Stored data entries
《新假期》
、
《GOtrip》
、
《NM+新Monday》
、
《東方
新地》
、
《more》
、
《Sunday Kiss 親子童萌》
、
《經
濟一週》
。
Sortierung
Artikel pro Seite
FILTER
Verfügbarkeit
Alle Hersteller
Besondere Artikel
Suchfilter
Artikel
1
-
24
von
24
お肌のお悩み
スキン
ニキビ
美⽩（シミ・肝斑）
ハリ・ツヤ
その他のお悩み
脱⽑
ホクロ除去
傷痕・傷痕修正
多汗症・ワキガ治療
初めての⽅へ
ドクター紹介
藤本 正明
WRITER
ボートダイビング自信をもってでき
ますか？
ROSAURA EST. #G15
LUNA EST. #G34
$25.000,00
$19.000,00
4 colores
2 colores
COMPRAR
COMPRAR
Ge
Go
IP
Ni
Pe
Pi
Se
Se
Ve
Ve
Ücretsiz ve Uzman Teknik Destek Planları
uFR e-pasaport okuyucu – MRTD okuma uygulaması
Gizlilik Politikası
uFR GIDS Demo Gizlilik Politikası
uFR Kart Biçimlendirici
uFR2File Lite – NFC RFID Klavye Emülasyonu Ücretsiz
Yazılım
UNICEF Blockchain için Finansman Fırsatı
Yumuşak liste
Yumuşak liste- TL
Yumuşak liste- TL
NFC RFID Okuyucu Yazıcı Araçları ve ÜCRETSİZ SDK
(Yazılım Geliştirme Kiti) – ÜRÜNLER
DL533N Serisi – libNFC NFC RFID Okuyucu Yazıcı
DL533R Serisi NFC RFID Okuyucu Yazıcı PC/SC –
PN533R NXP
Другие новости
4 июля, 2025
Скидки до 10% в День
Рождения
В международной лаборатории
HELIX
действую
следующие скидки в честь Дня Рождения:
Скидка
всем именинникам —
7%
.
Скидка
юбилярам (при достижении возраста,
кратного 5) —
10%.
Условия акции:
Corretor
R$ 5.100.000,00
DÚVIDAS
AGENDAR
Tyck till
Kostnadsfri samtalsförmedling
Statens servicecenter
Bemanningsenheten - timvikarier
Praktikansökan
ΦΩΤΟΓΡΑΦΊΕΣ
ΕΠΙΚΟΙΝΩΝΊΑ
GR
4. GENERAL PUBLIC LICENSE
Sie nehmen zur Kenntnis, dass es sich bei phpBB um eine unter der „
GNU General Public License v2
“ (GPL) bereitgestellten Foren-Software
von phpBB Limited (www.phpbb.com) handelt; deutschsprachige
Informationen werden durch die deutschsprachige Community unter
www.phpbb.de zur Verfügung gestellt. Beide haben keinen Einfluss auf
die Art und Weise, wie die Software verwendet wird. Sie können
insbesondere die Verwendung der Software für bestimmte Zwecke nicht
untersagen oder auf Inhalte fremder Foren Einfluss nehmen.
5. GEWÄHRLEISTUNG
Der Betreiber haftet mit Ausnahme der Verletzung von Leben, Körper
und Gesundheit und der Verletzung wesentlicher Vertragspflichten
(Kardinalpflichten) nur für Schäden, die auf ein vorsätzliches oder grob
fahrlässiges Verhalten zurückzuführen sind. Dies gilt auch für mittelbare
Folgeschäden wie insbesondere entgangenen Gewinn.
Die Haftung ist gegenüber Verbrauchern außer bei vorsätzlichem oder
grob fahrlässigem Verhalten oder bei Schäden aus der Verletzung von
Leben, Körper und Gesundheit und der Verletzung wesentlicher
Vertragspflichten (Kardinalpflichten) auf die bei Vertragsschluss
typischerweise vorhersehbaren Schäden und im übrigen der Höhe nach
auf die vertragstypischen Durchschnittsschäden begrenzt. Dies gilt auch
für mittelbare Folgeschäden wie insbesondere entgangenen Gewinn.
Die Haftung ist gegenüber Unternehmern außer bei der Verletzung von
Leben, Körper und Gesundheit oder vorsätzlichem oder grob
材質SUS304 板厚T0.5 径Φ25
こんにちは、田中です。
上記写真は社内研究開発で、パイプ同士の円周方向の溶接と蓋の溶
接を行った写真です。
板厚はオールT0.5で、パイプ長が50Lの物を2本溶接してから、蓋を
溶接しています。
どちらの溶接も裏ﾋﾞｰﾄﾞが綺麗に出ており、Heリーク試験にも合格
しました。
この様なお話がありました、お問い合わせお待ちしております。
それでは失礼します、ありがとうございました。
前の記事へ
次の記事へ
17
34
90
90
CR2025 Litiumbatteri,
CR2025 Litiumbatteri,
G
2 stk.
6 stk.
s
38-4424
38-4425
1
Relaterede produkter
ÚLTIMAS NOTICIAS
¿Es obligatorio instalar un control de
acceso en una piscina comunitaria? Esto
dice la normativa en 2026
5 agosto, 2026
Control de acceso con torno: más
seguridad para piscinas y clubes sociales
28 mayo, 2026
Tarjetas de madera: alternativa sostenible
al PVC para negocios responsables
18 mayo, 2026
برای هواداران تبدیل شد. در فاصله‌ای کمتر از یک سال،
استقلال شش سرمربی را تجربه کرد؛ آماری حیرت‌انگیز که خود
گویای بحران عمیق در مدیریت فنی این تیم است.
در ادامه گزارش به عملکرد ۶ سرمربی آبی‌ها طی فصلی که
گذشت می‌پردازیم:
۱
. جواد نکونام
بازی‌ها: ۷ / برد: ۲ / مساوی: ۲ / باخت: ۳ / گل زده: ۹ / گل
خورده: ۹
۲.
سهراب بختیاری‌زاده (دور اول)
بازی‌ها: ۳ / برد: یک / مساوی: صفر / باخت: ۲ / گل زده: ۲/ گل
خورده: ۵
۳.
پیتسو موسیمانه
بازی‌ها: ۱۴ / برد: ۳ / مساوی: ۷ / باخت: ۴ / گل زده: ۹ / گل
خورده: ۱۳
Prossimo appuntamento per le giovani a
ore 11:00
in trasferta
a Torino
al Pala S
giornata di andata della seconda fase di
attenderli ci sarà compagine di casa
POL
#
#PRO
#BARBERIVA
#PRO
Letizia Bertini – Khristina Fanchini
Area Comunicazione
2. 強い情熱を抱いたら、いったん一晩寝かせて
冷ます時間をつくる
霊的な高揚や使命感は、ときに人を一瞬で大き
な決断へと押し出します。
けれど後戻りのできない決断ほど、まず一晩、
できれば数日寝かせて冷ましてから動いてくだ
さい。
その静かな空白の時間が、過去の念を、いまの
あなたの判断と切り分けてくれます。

Exercise instructions: Return from the data every line that holds "Leben".

Expected output:
Der Betreiber haftet mit Ausnahme der Verletzung von Leben, Körper
Leben, Körper und Gesundheit und der Verletzung wesentlicher
Leben, Körper und Gesundheit oder vorsätzlichem oder grob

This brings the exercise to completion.